What is needed: Find the word "wire" in the data below and copy each line that holds it.

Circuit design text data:
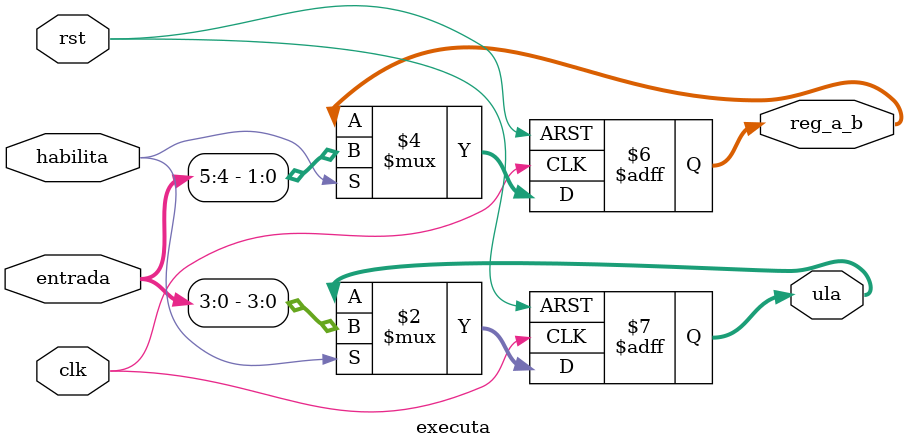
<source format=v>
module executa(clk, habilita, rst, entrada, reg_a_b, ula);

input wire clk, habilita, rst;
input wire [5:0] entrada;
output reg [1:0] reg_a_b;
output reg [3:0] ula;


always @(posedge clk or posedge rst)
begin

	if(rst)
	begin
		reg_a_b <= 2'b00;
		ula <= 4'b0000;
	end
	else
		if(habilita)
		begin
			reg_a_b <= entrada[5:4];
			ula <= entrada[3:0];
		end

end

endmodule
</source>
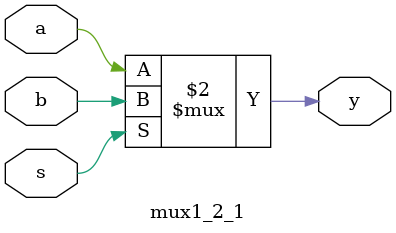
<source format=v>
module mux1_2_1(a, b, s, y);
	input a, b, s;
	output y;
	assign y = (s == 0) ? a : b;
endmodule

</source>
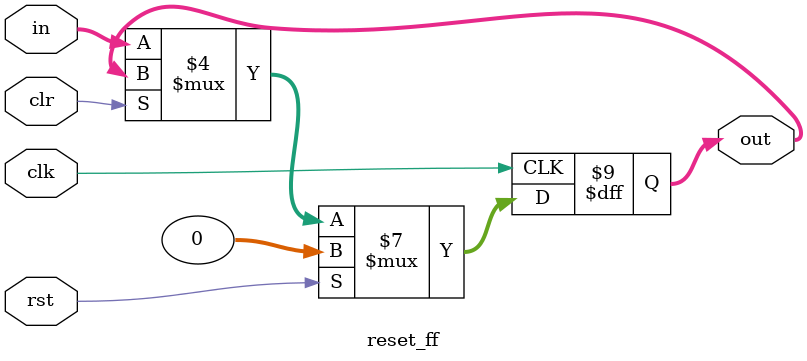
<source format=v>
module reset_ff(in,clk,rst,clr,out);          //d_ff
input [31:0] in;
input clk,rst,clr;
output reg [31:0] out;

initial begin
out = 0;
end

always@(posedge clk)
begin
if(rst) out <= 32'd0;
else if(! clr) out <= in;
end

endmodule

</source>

The completed task:
input wire clk, habilita, rst;
input wire [5:0] entrada;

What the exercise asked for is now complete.